WORK TO BE COMPLETED. Every line below must be reproduced exactly. Copy them all.

Records from a collection:

++++++

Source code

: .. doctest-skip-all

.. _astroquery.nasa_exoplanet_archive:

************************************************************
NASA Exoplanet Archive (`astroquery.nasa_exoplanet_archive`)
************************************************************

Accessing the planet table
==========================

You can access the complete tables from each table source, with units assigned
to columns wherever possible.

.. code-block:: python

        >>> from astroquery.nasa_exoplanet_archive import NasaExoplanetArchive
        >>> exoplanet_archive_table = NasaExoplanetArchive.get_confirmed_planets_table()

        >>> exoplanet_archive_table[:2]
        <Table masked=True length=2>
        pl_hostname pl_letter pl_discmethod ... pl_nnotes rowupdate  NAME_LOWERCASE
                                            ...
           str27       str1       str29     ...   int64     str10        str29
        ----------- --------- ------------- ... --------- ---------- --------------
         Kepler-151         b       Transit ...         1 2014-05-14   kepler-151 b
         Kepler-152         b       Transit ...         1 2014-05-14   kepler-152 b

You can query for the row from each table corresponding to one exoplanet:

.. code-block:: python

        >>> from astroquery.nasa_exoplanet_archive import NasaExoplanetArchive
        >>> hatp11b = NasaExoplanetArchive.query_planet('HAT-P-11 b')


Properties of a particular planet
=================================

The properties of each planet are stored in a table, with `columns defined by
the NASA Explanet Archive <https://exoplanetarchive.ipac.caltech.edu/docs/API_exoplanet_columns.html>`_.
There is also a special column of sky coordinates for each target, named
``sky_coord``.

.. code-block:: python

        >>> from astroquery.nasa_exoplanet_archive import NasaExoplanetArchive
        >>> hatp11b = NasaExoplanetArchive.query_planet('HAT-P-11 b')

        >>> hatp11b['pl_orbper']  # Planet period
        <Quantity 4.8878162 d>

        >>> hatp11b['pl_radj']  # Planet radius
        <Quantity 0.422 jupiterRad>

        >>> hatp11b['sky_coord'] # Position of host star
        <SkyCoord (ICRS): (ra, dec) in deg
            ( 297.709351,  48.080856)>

++++++

ANSWER TO THIS EXERCISE.
Source code

: .. doctest-skip-all

.. _astroquery.nasa_exoplanet_archive:

************************************************************
NASA Exoplanet Archive (`astroquery.nasa_exoplanet_archive`)
************************************************************

Accessing the planet table
==========================

You can access the complete tables from each table source, with units assigned
to columns wherever possible.

.. code-block:: python

        >>> from astroquery.nasa_exoplanet_archive import NasaExoplanetArchive
        >>> exoplanet_archive_table = NasaExoplanetArchive.get_confirmed_planets_table()

        >>> exoplanet_archive_table[:2]
        <Table masked=True length=2>
        pl_hostname pl_letter pl_discmethod ... pl_nnotes rowupdate  NAME_LOWERCASE
                                            ...
           str27       str1       str29     ...   int64     str10        str29
        ----------- --------- ------------- ... --------- ---------- --------------
         Kepler-151         b       Transit ...         1 2014-05-14   kepler-151 b
         Kepler-152         b       Transit ...         1 2014-05-14   kepler-152 b

You can query for the row from each table corresponding to one exoplanet:

.. code-block:: python

        >>> from astroquery.nasa_exoplanet_archive import NasaExoplanetArchive
        >>> hatp11b = NasaExoplanetArchive.query_planet('HAT-P-11 b')


Properties of a particular planet
=================================

The properties of each planet are stored in a table, with `columns defined by
the NASA Explanet Archive <https://exoplanetarchive.ipac.caltech.edu/docs/API_exoplanet_columns.html>`_.
There is also a special column of sky coordinates for each target, named
``sky_coord``.

.. code-block:: python

        >>> from astroquery.nasa_exoplanet_archive import NasaExoplanetArchive
        >>> hatp11b = NasaExoplanetArchive.query_planet('HAT-P-11 b')

        >>> hatp11b['pl_orbper']  # Planet period
        <Quantity 4.8878162 d>

        >>> hatp11b['pl_radj']  # Planet radius
        <Quantity 0.422 jupiterRad>

        >>> hatp11b['sky_coord'] # Position of host star
        <SkyCoord (ICRS): (ra, dec) in deg
            ( 297.709351,  48.080856)>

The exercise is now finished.